Reproduce the records word for word, from the start down to the line containing "每日平均运行时长不够，年有效工时损失近1500小时。", including that line.

▬▬▬▬▬▬

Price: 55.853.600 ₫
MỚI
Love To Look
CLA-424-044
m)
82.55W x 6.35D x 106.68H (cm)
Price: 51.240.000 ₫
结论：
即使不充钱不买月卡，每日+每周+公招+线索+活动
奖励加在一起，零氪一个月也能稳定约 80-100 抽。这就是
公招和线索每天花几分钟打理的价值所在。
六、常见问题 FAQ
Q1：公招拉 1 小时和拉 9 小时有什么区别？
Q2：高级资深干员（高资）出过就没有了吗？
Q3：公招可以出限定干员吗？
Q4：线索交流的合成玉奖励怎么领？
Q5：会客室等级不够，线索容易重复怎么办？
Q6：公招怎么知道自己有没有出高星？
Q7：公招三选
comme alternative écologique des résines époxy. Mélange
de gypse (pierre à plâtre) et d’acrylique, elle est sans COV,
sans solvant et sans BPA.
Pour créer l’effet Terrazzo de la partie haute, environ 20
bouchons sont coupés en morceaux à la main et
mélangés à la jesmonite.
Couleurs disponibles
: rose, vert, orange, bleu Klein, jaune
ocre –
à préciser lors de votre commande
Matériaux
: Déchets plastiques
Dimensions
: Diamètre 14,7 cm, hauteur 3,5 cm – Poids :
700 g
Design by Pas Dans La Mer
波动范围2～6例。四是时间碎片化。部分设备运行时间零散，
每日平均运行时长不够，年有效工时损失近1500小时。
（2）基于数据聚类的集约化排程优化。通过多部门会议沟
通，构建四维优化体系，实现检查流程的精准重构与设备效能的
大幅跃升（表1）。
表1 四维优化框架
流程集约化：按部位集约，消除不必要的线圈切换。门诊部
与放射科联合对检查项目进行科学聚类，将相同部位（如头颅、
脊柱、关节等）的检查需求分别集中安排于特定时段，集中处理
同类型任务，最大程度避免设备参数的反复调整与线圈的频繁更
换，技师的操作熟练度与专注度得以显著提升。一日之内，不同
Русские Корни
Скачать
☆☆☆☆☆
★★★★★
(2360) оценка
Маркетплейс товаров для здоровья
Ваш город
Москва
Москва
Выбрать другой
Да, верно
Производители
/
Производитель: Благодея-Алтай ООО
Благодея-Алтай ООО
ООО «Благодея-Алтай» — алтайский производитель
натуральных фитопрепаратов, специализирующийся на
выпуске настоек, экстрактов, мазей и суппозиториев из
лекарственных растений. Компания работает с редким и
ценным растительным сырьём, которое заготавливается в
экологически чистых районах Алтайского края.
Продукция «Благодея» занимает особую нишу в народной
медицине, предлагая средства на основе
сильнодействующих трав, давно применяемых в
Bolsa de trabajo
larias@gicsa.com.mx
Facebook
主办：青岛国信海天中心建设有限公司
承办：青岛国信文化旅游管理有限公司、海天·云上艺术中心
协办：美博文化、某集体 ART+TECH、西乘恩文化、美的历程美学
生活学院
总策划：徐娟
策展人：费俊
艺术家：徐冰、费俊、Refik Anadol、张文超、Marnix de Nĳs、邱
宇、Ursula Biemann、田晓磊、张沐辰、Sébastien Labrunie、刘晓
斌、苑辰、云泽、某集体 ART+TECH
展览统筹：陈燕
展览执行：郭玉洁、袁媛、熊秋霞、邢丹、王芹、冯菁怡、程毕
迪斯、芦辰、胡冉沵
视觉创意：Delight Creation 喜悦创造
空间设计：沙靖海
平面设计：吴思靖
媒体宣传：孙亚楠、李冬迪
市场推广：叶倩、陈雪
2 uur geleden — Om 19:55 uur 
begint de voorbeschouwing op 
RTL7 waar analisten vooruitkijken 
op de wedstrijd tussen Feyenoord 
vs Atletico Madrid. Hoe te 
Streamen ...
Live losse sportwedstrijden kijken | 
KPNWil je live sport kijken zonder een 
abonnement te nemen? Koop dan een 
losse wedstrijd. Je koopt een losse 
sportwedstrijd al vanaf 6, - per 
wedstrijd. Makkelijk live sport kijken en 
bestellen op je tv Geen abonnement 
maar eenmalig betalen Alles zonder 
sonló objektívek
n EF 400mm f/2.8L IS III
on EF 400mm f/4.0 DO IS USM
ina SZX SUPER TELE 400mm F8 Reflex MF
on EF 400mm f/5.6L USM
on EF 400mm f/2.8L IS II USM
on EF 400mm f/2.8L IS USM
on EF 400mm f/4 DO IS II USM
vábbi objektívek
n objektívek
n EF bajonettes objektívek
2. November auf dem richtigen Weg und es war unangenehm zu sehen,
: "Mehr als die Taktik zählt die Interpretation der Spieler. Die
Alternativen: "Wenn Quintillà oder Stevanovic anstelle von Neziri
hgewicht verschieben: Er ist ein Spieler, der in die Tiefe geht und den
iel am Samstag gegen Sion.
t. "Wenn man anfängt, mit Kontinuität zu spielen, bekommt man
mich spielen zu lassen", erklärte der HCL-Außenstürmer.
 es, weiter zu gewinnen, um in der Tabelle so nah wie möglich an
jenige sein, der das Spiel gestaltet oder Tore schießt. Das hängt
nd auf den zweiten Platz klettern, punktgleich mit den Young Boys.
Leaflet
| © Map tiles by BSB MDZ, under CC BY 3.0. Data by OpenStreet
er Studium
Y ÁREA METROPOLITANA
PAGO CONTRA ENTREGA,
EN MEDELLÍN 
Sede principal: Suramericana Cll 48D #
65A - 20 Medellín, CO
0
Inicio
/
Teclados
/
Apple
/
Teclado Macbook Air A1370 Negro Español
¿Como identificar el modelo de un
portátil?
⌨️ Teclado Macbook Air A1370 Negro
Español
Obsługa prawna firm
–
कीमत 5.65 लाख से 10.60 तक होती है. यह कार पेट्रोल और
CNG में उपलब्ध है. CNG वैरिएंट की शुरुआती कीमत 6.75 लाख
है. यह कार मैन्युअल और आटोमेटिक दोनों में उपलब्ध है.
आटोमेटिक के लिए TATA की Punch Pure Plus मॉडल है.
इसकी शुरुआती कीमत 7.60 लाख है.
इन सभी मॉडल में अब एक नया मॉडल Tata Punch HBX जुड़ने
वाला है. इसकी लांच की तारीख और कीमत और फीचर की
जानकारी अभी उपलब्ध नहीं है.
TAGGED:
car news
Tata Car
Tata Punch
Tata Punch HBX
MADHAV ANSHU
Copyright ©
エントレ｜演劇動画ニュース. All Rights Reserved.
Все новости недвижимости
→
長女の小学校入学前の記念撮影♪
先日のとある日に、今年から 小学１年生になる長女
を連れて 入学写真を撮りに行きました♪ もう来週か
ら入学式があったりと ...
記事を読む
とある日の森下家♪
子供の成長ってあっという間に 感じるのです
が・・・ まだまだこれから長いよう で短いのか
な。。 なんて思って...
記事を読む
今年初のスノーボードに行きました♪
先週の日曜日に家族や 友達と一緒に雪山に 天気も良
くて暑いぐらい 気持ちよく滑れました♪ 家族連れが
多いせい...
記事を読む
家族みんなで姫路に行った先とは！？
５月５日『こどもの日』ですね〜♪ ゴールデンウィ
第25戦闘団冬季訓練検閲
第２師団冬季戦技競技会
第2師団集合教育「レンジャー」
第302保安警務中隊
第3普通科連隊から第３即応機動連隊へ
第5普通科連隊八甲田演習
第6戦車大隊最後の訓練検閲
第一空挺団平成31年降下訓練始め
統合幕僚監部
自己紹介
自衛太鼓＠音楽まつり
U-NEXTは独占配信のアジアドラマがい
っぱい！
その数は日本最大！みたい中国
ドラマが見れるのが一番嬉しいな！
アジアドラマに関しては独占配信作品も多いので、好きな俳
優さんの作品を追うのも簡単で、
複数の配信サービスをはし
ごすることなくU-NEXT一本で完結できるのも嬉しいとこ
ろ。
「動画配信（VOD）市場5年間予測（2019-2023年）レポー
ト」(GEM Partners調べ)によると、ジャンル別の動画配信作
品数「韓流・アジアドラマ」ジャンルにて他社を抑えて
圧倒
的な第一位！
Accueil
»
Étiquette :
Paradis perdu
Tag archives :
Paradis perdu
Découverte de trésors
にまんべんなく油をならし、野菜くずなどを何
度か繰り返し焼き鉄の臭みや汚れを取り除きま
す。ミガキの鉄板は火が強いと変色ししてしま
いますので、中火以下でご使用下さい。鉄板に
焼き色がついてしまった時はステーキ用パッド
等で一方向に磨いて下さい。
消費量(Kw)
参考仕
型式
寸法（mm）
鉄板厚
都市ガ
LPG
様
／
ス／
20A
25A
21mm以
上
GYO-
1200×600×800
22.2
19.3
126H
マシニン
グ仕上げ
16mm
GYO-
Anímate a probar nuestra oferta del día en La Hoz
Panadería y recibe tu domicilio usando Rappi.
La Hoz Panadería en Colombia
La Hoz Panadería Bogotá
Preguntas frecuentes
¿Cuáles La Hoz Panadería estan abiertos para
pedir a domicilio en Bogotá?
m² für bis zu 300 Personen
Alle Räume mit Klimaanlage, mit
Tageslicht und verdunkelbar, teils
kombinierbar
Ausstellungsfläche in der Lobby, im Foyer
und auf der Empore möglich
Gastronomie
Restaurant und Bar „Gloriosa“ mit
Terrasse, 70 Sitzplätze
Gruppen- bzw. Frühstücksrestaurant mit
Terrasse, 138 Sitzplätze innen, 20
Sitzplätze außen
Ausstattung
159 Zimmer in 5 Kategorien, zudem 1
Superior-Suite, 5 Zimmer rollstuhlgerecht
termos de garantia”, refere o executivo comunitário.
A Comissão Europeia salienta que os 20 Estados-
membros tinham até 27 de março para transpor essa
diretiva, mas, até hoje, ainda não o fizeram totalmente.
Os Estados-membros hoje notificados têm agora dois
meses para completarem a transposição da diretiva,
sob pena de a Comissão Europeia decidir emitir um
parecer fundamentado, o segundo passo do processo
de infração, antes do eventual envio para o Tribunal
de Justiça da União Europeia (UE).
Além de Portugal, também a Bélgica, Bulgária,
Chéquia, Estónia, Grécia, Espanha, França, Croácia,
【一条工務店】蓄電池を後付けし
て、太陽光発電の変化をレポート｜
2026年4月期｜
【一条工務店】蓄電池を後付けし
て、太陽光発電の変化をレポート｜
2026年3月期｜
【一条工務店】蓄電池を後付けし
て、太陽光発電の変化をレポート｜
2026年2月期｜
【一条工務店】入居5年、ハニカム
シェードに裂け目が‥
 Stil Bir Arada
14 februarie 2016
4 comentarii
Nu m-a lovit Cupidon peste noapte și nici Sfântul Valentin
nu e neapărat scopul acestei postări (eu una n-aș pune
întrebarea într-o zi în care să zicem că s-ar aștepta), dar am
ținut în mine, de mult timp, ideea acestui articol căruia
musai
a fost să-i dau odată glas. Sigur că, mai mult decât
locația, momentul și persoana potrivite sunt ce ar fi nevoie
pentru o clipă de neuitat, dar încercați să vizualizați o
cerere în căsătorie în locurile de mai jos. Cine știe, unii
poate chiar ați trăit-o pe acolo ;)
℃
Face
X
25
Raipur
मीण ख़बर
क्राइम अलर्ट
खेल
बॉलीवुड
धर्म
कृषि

▬▬▬▬▬▬

*YOUR RESPONSE:*
Price: 55.853.600 ₫
MỚI
Love To Look
CLA-424-044
m)
82.55W x 6.35D x 106.68H (cm)
Price: 51.240.000 ₫
结论：
即使不充钱不买月卡，每日+每周+公招+线索+活动
奖励加在一起，零氪一个月也能稳定约 80-100 抽。这就是
公招和线索每天花几分钟打理的价值所在。
六、常见问题 FAQ
Q1：公招拉 1 小时和拉 9 小时有什么区别？
Q2：高级资深干员（高资）出过就没有了吗？
Q3：公招可以出限定干员吗？
Q4：线索交流的合成玉奖励怎么领？
Q5：会客室等级不够，线索容易重复怎么办？
Q6：公招怎么知道自己有没有出高星？
Q7：公招三选
comme alternative écologique des résines époxy. Mélange
de gypse (pierre à plâtre) et d’acrylique, elle est sans COV,
sans solvant et sans BPA.
Pour créer l’effet Terrazzo de la partie haute, environ 20
bouchons sont coupés en morceaux à la main et
mélangés à la jesmonite.
Couleurs disponibles
: rose, vert, orange, bleu Klein, jaune
ocre –
à préciser lors de votre commande
Matériaux
: Déchets plastiques
Dimensions
: Diamètre 14,7 cm, hauteur 3,5 cm – Poids :
700 g
Design by Pas Dans La Mer
波动范围2～6例。四是时间碎片化。部分设备运行时间零散，
每日平均运行时长不够，年有效工时损失近1500小时。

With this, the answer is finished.